Corsi in pole per la Lega? Si avvicina l’ora delle decisioni, visto che entro pochi giorni dovranno essere ufficiali le liste per le elezioni politiche del prossimo 25 settembre.

Il Pd ha messo in campo ufficialmente Silvio Franceschelli, ex presidente della provincia e sindaco di Montalcino: correrà per la Camera dei Deputati nel collegio Siena-Grosseto. Dovrebbe trovarsi contro Francesco Michelotti, esponente di Fratelli d’Italia, indicato dal partito senese di Giorgia Meloni.

L’attuale assessore all’urbanistica del Comune di Siena potrebbe tentare la battaglia in un collegio complicato, sperando di fare il colpaccio. Ma attenzione: tutto dipende dalla ripartizione dei seggi uninominali nel centrodestra. Quello della Toscana del sud dovrebbe toccare a Fdi, che potrebbe scegliere Michelotti, spendendo il grossetano Fabrizio Rossi nella lista del proporzionale, cioè in quegli elenchi dei nominativi che andranno a Roma in base al dato ottenuto a livello nazionale. O viceversa.

Di certo sarà una campagna elettorale anomala e che avrà influssi dagli accordi nazionali: se il centrodestra, con qualche fatica, si è compattato (ma resta da capire chi schiereranno le forze politiche nelle liste del proporzionale), il centrosinistra attende ancora le decisioni dei vari Calenda, Renzi e compagnia. Anche per questo il collegio senese-maremmano appare contendibile. 
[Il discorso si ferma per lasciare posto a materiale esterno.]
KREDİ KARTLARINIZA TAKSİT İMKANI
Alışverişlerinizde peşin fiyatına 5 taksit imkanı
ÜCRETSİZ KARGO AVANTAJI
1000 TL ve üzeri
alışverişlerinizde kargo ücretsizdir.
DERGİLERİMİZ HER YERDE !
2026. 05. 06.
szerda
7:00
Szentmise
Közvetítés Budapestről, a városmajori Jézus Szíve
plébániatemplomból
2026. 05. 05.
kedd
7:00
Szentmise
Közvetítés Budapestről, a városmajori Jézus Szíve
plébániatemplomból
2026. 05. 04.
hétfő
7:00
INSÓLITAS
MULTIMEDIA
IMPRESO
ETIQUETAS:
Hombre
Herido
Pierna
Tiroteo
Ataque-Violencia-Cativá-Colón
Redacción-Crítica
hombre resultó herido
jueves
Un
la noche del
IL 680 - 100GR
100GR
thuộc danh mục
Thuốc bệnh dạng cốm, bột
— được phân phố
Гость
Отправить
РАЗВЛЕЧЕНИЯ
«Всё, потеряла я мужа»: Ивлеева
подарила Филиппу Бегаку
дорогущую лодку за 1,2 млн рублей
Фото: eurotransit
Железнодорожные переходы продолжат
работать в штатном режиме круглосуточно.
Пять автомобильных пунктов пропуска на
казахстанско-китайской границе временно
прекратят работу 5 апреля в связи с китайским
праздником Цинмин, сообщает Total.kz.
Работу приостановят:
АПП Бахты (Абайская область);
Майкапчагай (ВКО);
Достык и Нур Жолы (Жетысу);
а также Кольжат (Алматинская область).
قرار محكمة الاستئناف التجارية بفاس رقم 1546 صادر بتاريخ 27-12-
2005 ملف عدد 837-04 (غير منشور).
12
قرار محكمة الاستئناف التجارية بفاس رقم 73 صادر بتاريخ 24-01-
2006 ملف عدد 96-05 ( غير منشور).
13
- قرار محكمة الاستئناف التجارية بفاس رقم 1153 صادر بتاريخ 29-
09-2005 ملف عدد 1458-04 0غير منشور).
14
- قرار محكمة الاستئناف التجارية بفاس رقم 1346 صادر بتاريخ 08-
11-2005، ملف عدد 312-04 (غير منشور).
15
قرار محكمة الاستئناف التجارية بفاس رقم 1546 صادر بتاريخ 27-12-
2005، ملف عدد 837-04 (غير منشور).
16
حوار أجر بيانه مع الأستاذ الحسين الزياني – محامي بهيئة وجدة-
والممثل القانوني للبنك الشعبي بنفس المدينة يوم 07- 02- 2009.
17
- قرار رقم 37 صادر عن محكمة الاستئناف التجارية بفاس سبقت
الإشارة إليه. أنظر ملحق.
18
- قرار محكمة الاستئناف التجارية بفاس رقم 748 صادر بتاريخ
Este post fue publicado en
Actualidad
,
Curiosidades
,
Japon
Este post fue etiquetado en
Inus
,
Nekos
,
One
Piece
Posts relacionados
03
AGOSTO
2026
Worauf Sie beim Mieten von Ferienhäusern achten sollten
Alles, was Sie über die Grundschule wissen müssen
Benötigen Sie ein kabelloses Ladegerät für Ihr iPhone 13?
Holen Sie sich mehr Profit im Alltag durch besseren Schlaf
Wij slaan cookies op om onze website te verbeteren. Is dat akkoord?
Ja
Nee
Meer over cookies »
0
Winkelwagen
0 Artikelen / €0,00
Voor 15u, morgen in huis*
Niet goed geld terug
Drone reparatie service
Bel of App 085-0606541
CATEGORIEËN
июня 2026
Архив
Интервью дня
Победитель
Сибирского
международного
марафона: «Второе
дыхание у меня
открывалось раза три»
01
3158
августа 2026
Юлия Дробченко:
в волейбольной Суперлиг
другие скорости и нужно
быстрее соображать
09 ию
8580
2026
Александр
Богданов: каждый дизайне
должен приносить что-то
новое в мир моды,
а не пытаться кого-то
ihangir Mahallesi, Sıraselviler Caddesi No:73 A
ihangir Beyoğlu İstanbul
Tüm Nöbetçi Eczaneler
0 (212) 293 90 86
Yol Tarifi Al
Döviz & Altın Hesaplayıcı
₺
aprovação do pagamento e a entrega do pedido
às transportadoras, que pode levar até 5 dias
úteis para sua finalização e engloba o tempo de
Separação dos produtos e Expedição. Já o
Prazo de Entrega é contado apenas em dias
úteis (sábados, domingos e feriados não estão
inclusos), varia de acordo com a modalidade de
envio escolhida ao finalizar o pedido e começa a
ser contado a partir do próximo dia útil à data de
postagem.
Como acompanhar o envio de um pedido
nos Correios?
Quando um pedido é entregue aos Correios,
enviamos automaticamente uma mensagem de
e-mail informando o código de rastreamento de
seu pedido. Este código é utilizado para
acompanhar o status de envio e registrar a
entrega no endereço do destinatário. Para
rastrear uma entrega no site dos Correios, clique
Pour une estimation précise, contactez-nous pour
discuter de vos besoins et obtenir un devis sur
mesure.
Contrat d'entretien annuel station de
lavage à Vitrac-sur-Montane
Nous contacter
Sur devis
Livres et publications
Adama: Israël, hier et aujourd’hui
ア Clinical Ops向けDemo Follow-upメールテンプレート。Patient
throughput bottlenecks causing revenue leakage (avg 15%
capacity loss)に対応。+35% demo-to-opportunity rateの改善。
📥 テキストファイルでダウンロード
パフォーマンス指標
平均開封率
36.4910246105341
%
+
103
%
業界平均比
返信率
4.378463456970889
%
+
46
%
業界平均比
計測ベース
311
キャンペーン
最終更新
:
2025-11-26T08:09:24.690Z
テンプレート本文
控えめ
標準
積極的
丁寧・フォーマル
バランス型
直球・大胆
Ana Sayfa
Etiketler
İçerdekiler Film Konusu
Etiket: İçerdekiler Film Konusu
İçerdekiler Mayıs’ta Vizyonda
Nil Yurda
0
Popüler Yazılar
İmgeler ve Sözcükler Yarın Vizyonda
Se Italia Viva dovesse arrivare alla rottura, come sembra, il nome non può essere quello di Stefano Scaramelli, che da consigliere regionale avrebbe dovuto lasciare l’incarico prima dell’investitura, come ha fatto Franceschelli per quanto riguarda la poltrona di presidente della provincia, mentre per i comuni sotto i ventimila abitanti la legge non prevede l’addio all’incarico. Azione di Calenda dovrebbe schierare il segretario comunale Davide Vivaldi, grandi punti interrogativi invece su Movimento Cinque Stelle (pare che il senese Luca Migliorino possa trovare posto nel proporzionale, anche se l’elezione diventa complicata) e Impegno Civico, nuovo movimento di Di Maio

Tornando al centrodestra, Forza Italia potrebbe puntare sul suo assessore di riferimento Clio Biondi Santi, anche se ci sono diversi dubbi e gli azzurri starebbero riflettendo su un nome nuovo, emerso durante un aperitivo di alcuni giorni fa in Piazza del Campo.

Oggi potrebbe essere il giorno della Lega: Andrea Corsi è in pole, Massimo Bianchini o Paolo Salvini potrebbero essere altri nomi dei senesi presenti nella lista del pro proporzionale. 

Altri interrogativi per il collegio uninominale del Senato, che mette insieme Siena, Arezzo e Grosseto. Il centrodestra pare voglia la conferma della leghista Tiziana Nisini. Con Franceschelli unico indicato (per la Camera), difficile che venga “recuperata” Susanna Cenni, dal 2008 a Roma: per lei si profila la chiusura dell’esperienza parlamentare. Si potrebbe aprire la campagna elettorale per le comunali a Siena?